In this embodiment, an example is shown in which the rain detection device is connected to a wiper device of an automobile, and the windshield of the automobile is used as a transparent body that receives raindrops and reflects light. It can also be placed on a car roof or hood using a separate glass or acrylic plate. Further, the rain detection device can be used not only for an automatic wiper device of an automobile but also for automatically closing a skylight of a house or a greenhouse at the time of rain, for example.

[0020]

As described above, the rain detecting device according to the present invention is connected to the first capacitor through the above configuration, particularly, the inverting amplifier, and emits light according to the output of the inverted and amplified first capacitor. Means for comparing the output of the first capacitor, which has been inverted and amplified, with the output of the second capacitor, and generating a signal based on the comparison result. Since the light emission of the light-emitting means is controlled so that the light reception of the light-receiving means is always constant, the sensitivity can be adjusted even if the material of the transparent body such as the windshield is changed or the transparent body becomes dirty. Is not necessary, and the first capacitor and the second
Since the change in the rate of change in the amount of light is detected by the condenser, an excellent effect of being able to detect raindrops attached to the surface of the transparent body with high responsiveness and high sensitivity is provided.
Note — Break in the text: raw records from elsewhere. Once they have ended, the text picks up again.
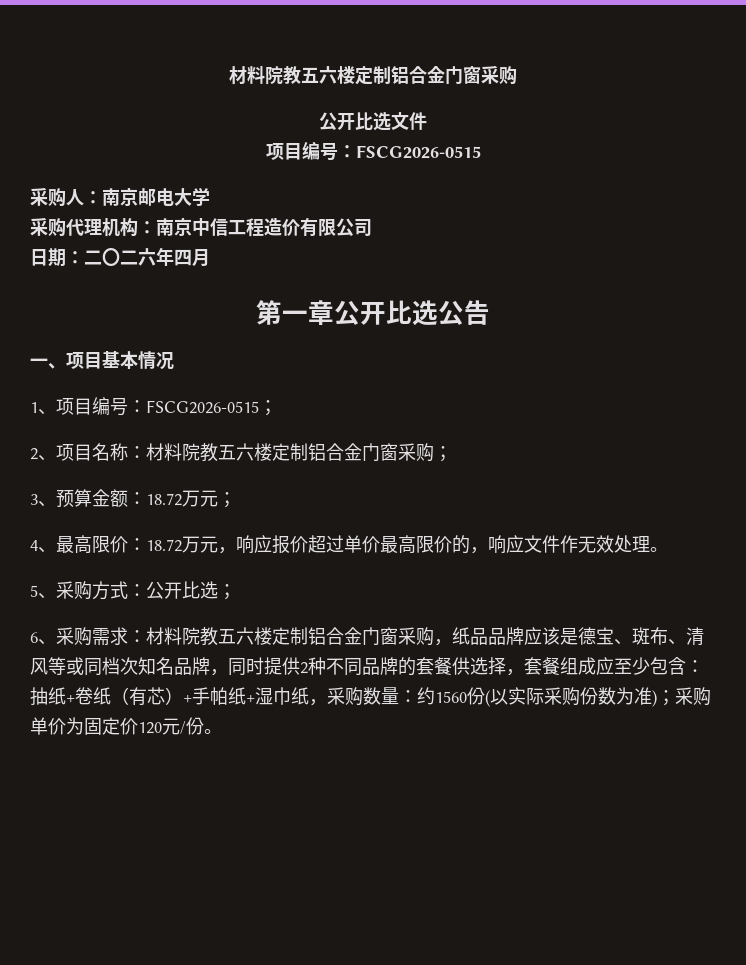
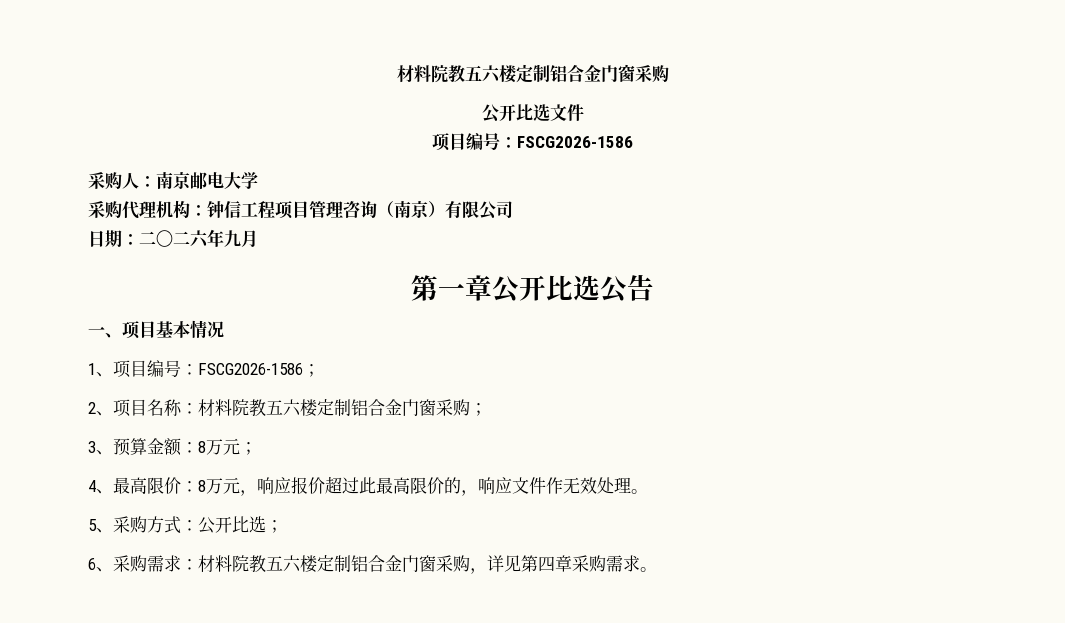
[355,145,481,159] FSCG2026-0515 -> [517,136,633,148] FSCG2026-1586
[156,218,300,237] 南京中信工程造价 -> [207,201,445,219] 钟信工程项目管理咨询（南京）
[174,249,192,266] 四 -> [224,230,241,247] 九
[146,400,259,414] FSCG2026-0515 -> [198,363,303,375] FSCG2026-1586
[146,493,182,506] 18.72 -> [198,441,206,453] 8
[146,539,182,552] 18.72 -> [198,480,206,492] 8
[344,535,380,553] 单价 -> [359,477,376,494] 此
[452,627,704,646] [30,657,704,676] [30,687,711,707] [30,717,204,735] 纸品品牌应该是德宝、斑布、清风等或同档次知名品牌，同时提供2种不同品牌的套餐供选择，套餐组成应至少包含：抽纸+卷纸（有芯）+手帕纸+湿巾纸，采购数量：约1560份(以实际采购份数为准)；采购单价为固定价120元/份 -> [487,555,640,572] 详见第四章采购需求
[Brief description of the drawings]

FIG. 1 is a block diagram illustrating a configuration of a rain detection device according to an embodiment of the present invention.
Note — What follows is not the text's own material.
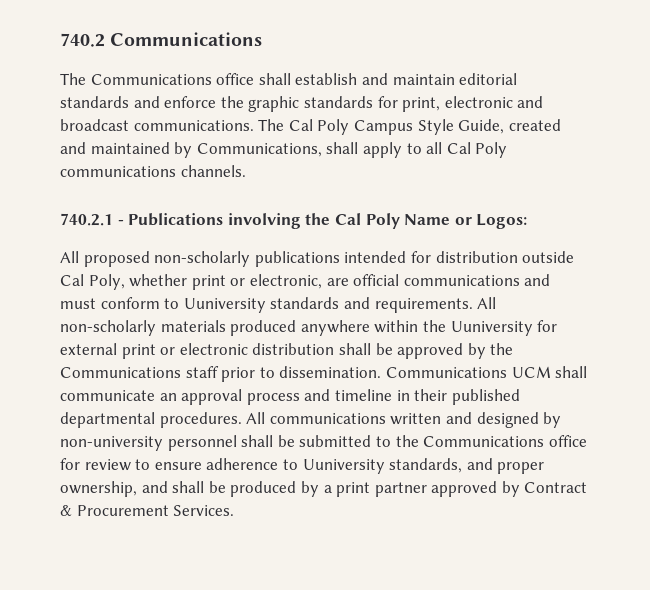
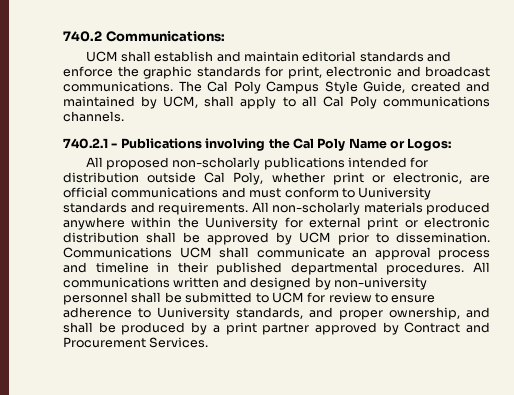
[110,32,263,46] [60,73,255,85] Communications // The Communications office -> [105,31,225,42] [85,51,118,62] Communications: // UCM
[196,143,322,157] Communications, -> [163,96,199,108] UCM,
[490,343,514,355] [60,366,219,378] the Communications staff -> [299,232,331,243] UCM
[395,435,587,447] the Communications office -> [271,292,304,303] UCM
[60,505,72,516] & -> [465,322,490,333] and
FIG. 2 is a schematic explanatory view showing a structure and an optical path of a raindrop sensing unit of the rain detection device shown in FIG.
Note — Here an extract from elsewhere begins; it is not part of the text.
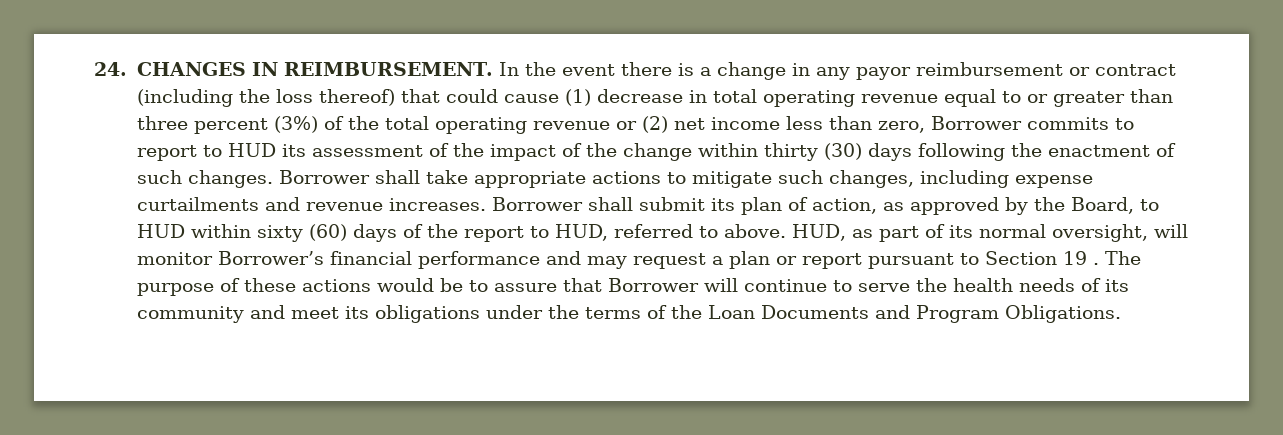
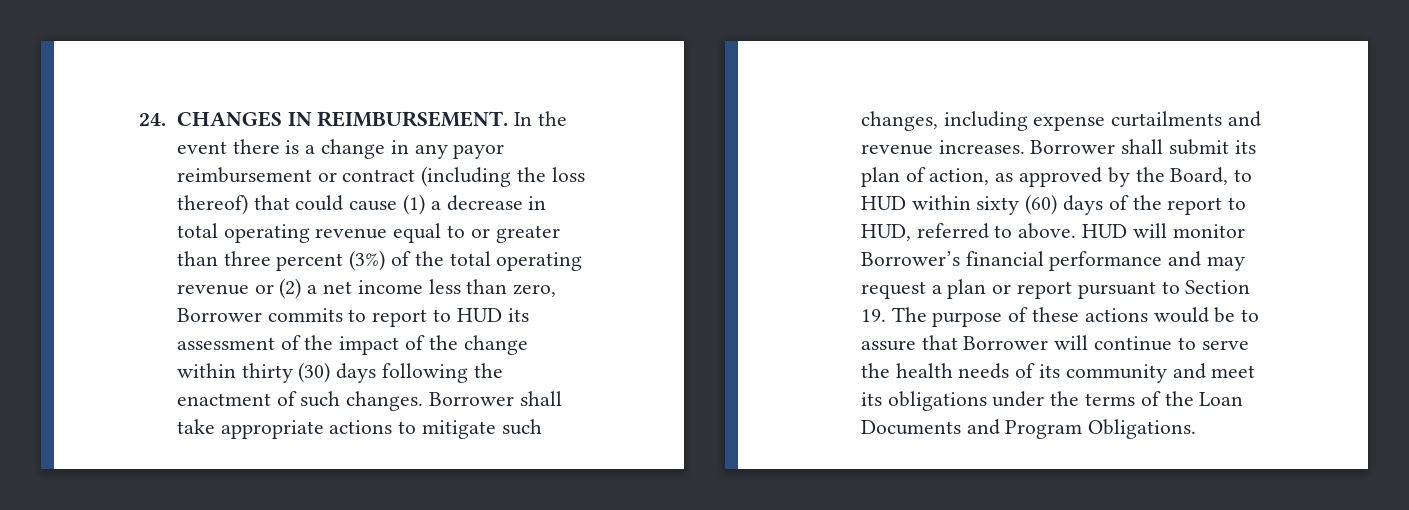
(591, 97) none -> [430,201,441,210] a
(668, 124) none -> [307,285,318,294] a
[792,224,1149,242] HUD, as part of its normal oversight, -> [1081,224,1127,238] HUD
[1062,251,1099,265] 19 . -> [860,309,886,322] 19.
FIG. 3 is a schematic explanatory view showing an optical path when raindrops adhere to the raindrop sensing unit shown in FIG. 2;

FIG. 4A is a schematic explanatory view showing a structure and an optical path of a raindrop sensing unit in a conventional rain detection device. (B) It is a block diagram showing the composition of the conventional rain detector.

[Explanation of symbols]

 DESCRIPTION OF SYMBOLS 1 Rain detection device 3 Infrared light emitting diode (light emitting means) 4 Window glass (transparent body) 5 Infrared photodiode (light receiving means) 7 First capacitor 8 Inverting amplifier circuit (inverting amplifier means) 9 Second capacitor 10 Light emitting power supply 11 Comparison Circuit (comparison means) 12 Intermittent circuit (intermittent means) 13 Oscillator

──────────────────────────────────────────────────続 き Continued on the front page (58) Field surveyed (Int.Cl. ⁶ , DB name) G01N 21/00-21/01 G01N 21/17-21/61

Claims (2)

(57) [Scope of request for utility model registration] A light emitting unit that emits light; a transparent body that reflects a part of the light from the light emitting unit; and a light receiving unit that receives light from the light emitting unit reflected by the transparent body and outputs an output according to a received light amount. And a first capacitor connected to the light receiving means and averaging the output from the light receiving means; and an inverting amplifying means connected to the first capacitor and inverting and amplifying the output from the first capacitor. Connected to the first capacitor via the inverting amplification means,
A second determining a voltage applied to the light-emitting means from a light-emitting power source in accordance with the inverted and amplified output of the first capacitor;
A capacitor, and comparing means for comparing the output of the first capacitor and the output of the second capacitor inverted and amplified by the inverting amplifying means, and outputting a signal based on the comparison result. Detection device. 2. The rain detection device according to claim 1, further comprising an intermittent means for intermittently switching the output of the second capacitor according to an oscillator, between the second capacitor and the light emitting power supply.